**Study text**.
William Branham and the Klan Protest Against Superman:

Those of us who were born and raised in the "Message," the mind control cult following of William Branham, find ourselves in awkward situations during casual discussion with "normal" people. Often programmed to believe purely fictional religious and non-religious subject matter, we find ourselves looking like complete fools when engaging in "normal" conversation.

Those in today's "new-and-improved" version of the "Message" cult have no idea how things used to be. Freely watching television, reading comic books, playing sports and more, today's cult children are unaware of the original version of the cult as it quickly spread around the world. We've compiled a list of some of the strange rules the older generation endured on our website. Though not every individual cult church enforced all of the rules, all of the cult churches combined collectively enforced the entire list:

After having escaped Branham's religious cult, I find these moments more and more embarrassing. Sometimes, I want to smack my forehead and say to myself, "I can't believe I was so STUPID!" :)

One of those moments hit me recently when discussing Superman with a close friend.

I can remember a long discussion the first time a family member offered to purchase a comic book for me. Most other children in our particular flavor of the "Message" were not allowed to read them. Looking back, I don't think it was so much of a problem that I had them -- the bigger problem was that someone in the cult would SEE me with them. The sin of "pride" (Romans 12:16, etc) runs rampant in Pentecostal-style religious cults, and the "Message" seems to produce pride like toy factories produce toys at Christmas time.

**Activities**.
1 – Condense the paragraph beginning "Those of us who were born and raised" from the text about William Branham and Superman into one shorter sentence that keeps its main facts.
2 – Write what comes next in the text about William Branham and Superman, picking up after its final sentence.
You won't need the records for this work.

**Stored data**.

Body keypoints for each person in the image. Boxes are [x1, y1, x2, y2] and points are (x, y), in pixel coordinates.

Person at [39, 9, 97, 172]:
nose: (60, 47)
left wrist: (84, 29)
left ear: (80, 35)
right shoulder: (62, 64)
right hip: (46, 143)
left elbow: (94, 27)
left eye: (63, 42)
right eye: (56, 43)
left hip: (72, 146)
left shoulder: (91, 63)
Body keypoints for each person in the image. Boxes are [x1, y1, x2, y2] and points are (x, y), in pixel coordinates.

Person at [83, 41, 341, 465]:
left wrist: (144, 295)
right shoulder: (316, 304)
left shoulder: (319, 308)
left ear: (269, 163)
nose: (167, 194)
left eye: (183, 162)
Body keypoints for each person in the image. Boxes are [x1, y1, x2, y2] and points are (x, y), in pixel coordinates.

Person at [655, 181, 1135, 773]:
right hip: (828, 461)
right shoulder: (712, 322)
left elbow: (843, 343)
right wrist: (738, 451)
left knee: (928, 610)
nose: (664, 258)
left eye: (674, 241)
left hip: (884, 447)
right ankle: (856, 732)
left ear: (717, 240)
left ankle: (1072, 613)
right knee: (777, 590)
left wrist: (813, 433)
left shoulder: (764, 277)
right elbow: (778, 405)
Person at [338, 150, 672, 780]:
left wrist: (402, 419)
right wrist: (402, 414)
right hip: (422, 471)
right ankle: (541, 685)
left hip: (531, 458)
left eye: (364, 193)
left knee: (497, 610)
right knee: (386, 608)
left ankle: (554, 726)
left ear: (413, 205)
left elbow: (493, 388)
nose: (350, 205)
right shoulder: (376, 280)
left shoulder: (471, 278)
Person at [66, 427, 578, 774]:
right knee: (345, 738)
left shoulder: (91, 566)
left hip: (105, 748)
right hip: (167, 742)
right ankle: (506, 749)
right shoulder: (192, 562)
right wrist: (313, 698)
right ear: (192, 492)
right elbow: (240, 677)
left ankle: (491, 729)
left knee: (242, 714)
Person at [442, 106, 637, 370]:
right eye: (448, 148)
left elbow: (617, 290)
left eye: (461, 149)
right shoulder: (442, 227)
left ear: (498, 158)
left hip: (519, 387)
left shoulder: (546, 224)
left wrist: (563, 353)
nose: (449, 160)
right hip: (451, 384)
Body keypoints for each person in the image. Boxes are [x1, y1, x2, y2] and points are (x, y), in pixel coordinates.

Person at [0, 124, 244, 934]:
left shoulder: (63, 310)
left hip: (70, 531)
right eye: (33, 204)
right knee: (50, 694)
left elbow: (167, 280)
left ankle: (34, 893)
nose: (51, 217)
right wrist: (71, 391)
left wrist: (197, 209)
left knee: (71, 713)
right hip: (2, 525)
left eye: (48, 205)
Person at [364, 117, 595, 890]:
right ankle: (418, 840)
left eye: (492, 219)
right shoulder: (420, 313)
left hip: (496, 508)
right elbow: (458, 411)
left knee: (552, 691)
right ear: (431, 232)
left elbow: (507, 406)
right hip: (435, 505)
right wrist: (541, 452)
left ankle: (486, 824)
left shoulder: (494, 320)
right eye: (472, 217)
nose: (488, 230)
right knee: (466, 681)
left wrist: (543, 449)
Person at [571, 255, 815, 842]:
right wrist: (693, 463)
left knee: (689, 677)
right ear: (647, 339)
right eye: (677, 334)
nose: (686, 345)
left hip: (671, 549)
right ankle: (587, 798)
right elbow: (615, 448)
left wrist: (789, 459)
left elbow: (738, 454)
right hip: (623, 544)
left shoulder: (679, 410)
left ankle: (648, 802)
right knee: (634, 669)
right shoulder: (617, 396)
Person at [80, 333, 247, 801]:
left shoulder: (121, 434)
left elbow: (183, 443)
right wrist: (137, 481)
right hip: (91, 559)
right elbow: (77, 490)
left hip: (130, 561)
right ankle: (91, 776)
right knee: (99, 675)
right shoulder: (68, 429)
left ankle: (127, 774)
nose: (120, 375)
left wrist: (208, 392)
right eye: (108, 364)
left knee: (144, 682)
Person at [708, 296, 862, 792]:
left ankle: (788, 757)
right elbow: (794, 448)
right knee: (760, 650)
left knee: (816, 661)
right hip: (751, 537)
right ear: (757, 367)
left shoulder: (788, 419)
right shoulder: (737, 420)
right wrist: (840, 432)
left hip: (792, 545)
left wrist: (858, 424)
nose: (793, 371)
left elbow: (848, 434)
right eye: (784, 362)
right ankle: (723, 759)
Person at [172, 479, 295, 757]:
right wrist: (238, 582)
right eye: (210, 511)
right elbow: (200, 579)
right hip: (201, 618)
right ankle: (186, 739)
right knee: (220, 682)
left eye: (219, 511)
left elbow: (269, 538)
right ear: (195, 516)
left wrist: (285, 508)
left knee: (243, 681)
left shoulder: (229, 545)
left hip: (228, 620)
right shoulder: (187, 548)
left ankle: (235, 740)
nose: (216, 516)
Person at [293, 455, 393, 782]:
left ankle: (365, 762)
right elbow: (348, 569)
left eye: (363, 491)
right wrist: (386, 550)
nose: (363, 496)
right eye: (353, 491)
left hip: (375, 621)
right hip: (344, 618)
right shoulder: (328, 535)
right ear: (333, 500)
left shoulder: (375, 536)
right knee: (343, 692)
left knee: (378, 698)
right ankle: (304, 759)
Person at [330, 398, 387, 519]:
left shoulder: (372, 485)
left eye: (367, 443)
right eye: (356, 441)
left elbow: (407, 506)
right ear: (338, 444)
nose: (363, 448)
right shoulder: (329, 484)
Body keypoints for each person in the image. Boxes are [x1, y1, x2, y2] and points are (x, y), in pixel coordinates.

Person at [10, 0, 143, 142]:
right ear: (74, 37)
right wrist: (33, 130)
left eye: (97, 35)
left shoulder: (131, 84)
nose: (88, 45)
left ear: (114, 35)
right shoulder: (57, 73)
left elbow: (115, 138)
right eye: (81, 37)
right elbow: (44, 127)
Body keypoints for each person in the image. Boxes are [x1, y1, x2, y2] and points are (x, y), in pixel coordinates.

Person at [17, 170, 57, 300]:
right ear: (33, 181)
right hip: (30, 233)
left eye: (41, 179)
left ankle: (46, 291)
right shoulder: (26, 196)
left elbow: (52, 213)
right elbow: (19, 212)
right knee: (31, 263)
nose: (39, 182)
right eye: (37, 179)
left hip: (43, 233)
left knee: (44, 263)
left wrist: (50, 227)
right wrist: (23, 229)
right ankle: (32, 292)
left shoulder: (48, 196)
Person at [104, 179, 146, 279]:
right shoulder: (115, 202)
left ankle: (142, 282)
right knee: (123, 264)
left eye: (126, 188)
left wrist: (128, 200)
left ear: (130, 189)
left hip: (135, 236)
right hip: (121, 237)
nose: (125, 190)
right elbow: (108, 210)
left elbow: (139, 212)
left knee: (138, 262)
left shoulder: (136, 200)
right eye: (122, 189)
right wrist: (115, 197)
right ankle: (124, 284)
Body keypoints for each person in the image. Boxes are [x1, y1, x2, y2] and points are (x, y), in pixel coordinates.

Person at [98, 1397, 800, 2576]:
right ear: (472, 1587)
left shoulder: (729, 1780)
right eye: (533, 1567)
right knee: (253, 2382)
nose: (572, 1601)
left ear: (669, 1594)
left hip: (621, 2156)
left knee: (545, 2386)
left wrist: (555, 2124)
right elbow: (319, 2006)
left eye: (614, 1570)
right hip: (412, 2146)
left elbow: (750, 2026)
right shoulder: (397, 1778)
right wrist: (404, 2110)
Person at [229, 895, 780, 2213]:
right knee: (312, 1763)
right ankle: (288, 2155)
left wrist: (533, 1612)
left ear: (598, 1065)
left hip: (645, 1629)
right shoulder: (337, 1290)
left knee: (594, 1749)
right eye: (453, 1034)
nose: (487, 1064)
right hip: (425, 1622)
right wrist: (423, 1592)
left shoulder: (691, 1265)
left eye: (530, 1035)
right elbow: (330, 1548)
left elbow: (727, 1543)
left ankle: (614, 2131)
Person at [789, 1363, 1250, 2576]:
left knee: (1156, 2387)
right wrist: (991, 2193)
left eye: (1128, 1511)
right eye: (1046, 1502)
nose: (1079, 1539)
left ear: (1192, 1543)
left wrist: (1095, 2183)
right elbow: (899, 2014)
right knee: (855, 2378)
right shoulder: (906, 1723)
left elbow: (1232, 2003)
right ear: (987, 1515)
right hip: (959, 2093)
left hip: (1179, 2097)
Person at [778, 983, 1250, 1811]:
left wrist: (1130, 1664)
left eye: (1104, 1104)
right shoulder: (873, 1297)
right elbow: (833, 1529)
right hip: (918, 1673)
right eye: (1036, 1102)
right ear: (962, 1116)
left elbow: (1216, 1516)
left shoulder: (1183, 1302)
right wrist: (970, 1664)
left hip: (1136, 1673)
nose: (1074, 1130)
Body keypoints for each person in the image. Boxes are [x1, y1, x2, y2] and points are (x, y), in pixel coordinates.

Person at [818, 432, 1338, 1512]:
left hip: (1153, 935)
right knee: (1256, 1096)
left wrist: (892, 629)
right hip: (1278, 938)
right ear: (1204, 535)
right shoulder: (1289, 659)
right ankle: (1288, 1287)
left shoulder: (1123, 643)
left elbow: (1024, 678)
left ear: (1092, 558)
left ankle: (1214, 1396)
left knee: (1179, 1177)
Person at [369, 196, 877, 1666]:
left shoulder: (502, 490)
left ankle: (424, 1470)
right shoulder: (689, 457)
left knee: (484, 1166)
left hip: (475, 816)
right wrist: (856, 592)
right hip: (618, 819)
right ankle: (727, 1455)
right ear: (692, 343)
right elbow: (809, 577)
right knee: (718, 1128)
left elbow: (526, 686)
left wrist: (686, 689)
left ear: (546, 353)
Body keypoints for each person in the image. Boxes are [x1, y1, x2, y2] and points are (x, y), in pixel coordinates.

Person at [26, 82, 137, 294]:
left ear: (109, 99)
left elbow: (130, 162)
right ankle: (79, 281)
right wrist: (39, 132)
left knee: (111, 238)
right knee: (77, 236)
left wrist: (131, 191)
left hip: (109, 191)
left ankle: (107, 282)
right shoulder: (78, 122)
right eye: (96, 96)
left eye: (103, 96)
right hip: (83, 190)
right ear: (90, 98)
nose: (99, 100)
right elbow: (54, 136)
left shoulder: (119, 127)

**Response list**.
1 – People raised in the "Message," William Branham's mind control cult following, were programmed to believe purely fictional religious and non-religious subject matter, so they often look like complete fools in casual conversation with "normal" people.

2 –
When I got home with my new comic book, I will never forget the discussion that ensued. Not one, but EVERY actor who played Superman committed suicide! All of them! William Branham said so! My family discussed William Branham's "sermon trivia" as though it were factual, and I took it all in. And the more people in the cult discussed these "trivia facts," the more they grew. As you can imagine, this concerning bit of information leaves a mark on the mind of a child. It lasted for decades, and I remember being shocked that the actors did not continue to die of the "Superman plague" as movies and television shows continue.

To a normal Christian family, all of this would sound very strange. Listening to a man struggling with a mental condition (as William Branham often admitted) seems like a foreign idea to most people. When a "pastor" behind a pulpit in a Christian church paused his sermon to give fictional movie trivia about comic book characters, most "normal" Christians would have quickly rose to their feet and walked out of the building. But for those of us in the "Message" cult, it was not uncommon for the mentally disturbed central figure to talk about his version of "Jesus" for a few sentences and then decide to talk about "Superman" -- or worse -- for a few sentences more.

As a result of this one single rant, many in the cult forbade their children the liberty of comic books:


Super, everything must be super; it won't work. Even, they want super people. We even... They tell me they got a television cast they call "Superman." Always something super! Two or three of them has committed suicide, or something, trying to work that mental mind up. Brother, we're at the age of insanity, that everything has become so super.
-- Branham, 62-0708 - A Super Sign


Those of us who have escaped often look back at these rants, not knowing whether to laugh at the unavoidable situation we found ourselves in, or to cry because of the freedom that was robbed. It's very easy to picture a tiny version of Adolf Hitler screaming William Branham's frequent rants while wearing a Bugs Bunny costume, but to think of the lives this single man destroyed is disheartening.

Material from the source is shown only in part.